Samba (SMB)

• smb -> server message block

• net use * /delete -> deletes all the folders and files in SMB

• net use z: \\<IP>\dir$ <password> <username> -> will create a samba share

nmap scans

• To scan udp ports

nmap -sU $IP 
# for the sake of speed, you can also scan top ports
# e.g. (scanning top 100)
# -> nmap -sU --top-ports 100 $IP

• session enumeration

nmap $IP -p445 --script smb-enum-sessions \
--script-args smbusername=$username,smbpassword=$password

• share enumerations

nmap $IP -p445 --script smb-enum-shares \
--script-args smbusername=$username,smbpassword=$password

• enumerate users -> to find how many users exists

nmap $IP -p445 --script smb-enum-users \
--script-args smbusername=$username,smbpassword=$password

• enumerate server staticstics -> prints out how many logged in, failed attempt count, etc.

nmap $IP -p445 --script smb-enum-stats \
--script-args smbusername=$username,smbpassword=$password

• enumerate domain (scan) -> find out how many domains are there

nmap $IP -p445 --script smb-enum-domains \
--script-args smbusername=$username,smbpassword=$password

• enumerate groups -> shows all users belongs to what groups

nmap $IP -p445 --script smb-enum-groups \
--script-args smbusername=$username,smbpassword=$password

• enumerate services -> to see what services are running

nmap $IP -p445 --script smb-enum-services \
--script-args smbusername=$username,smbpassword=$password

nmap $IP -p445 --script smb-enum-services,smb-ls \
--script-args smbusername=$username,smbpassword=$password

# above command just with `smb-ls` which will list all the files
# smb-ls -> linux machine
# smb-dir -> windows machine

• smb protocols or Dialects

• What is dialect?

  • The SMB protocol has gone through various versions, and each version is referred to as a "dialect."

nmap $IP -p445 --script smb-protocols

• smb security level information

nmap $IP -p445 --script smb-security-mode

• To find exact os & version smb is using

nmap --script smb-os-discovery.nse -p445 $IP #note the port (-p) can be changed

smb map

• to list , see what permission we have

smbmap -u guest -p "" -d . -H $IP

smbmap -u $username -p $password -d . -H $IP

• To run commands on the target machine (-x flag)

smbmap -u $username -p $password -H $IP -x $command

• To list shares

smbmap -u $username -p $password -H $IP -L

• to see contents of the shares

smbmap -u $username -p $password -H $IP -r <dir> #e.g.

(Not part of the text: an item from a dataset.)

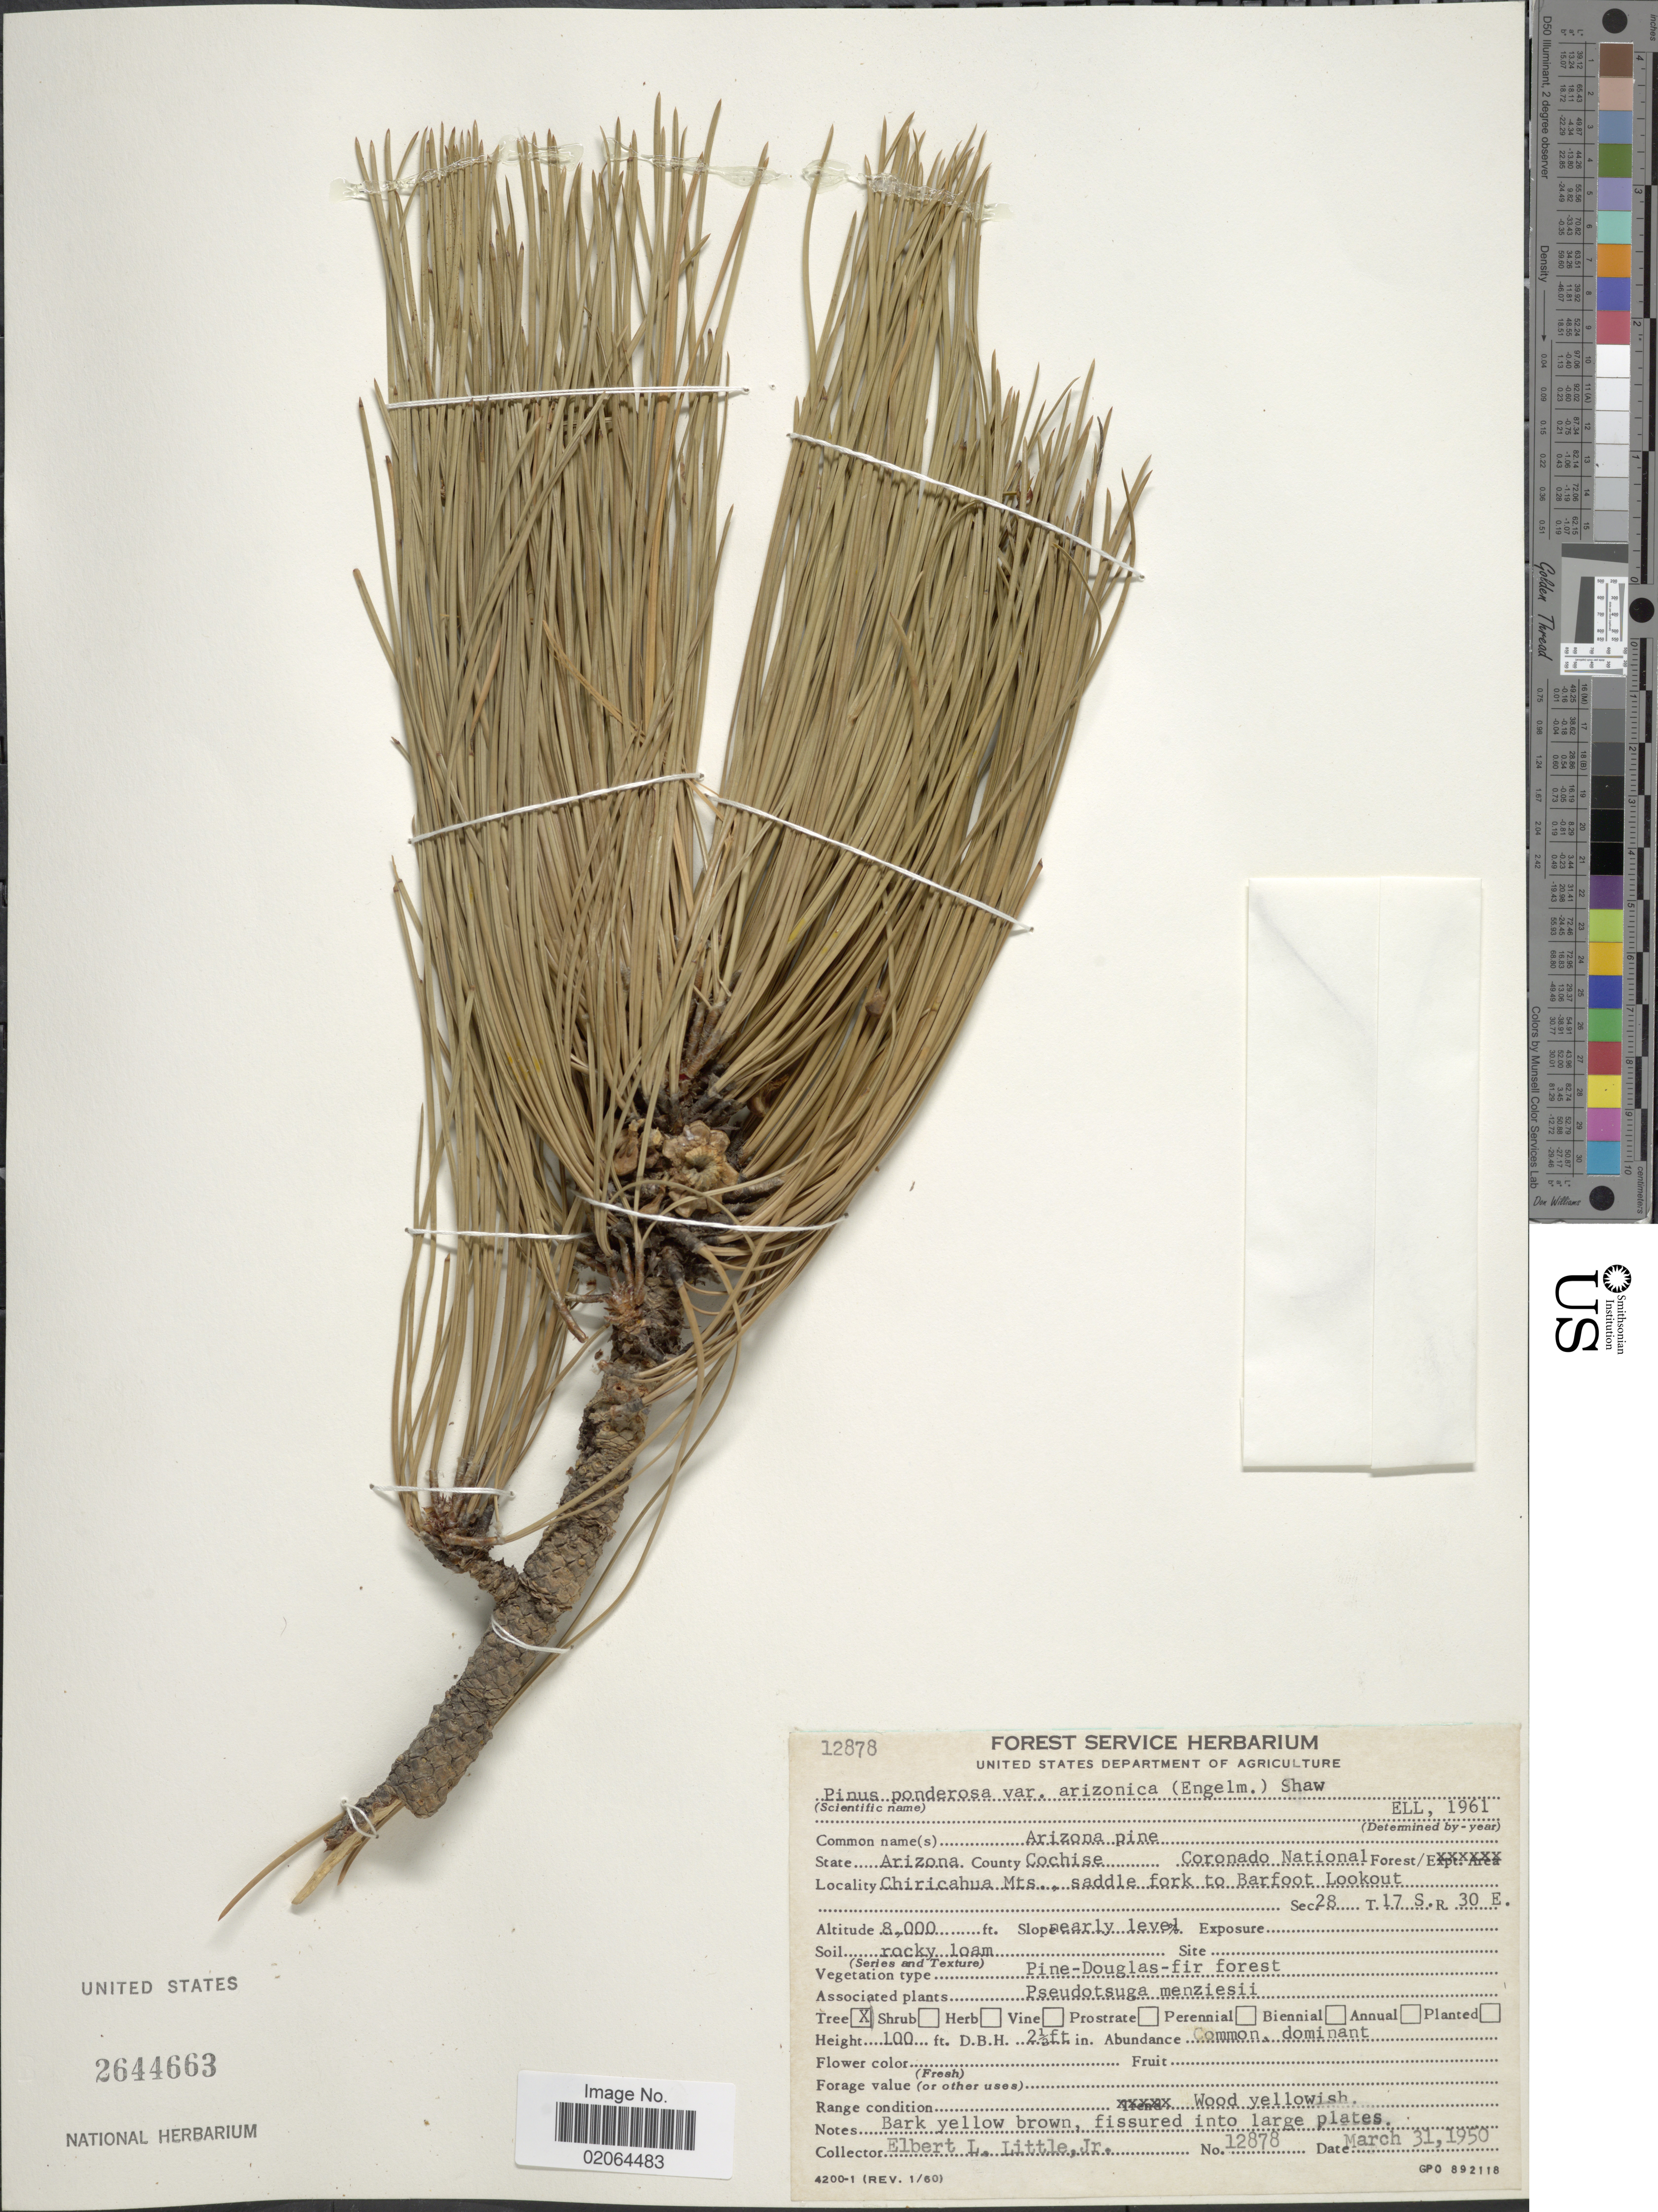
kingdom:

C$ 

• to upload to the smb share

smbmap -u $username -p $password --upload '/local/machine/file' '$C/remote/machine'
# if windows : C$\file\path

• to download the smb share

smbpmap -u $username -p $password --download '$C\path\file'

• Login

smbmap -H $IP -u $username -p $password 

msfconsole

• msfconsole module to scan samba version

msfconsole
use auxiliary/scanner/smb/smb_version 

#run : 'show options' & fill up needed fields.

• to enum shares

use auxiliary/scanner/smb/smb_enumshares

• To bruteforce password

use auxiliary/scanner/smb/smb_login 
#options : 
set RHOSTS $IP
set pass_file /path/to/wordlists
set smbuser $username

#execute show options and see if all options with required 'yes' are filled.

• to scan pipes

use auxiliary/scanner/smb/pipe_auditor

#options
set RHOSTS $IP
set smbuser $username
set smbpass $password

nmblookup - a tool for recon smb

• To scan an IP

nmblookup -A $IP

smbclient

• To list by host

smbclient -L $IP

• To try connecting samba share without password

smbclient -L $IP -N

rpcclient

• To connect to the smb share (username and password is NULL here)

rpcclient -U "" -N $IP

• To get username after login

rpcclient$> getusername

• to get server info

rpcclient$> srvinfo

• to get usernames

rpcclient$> enumdomusers

• to get groups

rpcclient$> enumdomgroups

• to get SID of a user

rpcclient$> lookupnames <username>

enum4linux

• to scan os

enum4linux -o $IP

• to scan shares

enum4linux -S $IP

• to list connected printers

enum4linux -i $IP

• RID cycling using enum4Linux

enum4linux -r -u admin $IP

hydra

• to bruteforce password

hydra -l $username -P /path/to/wordlist $IP smb

________________done with smb cheatsheet.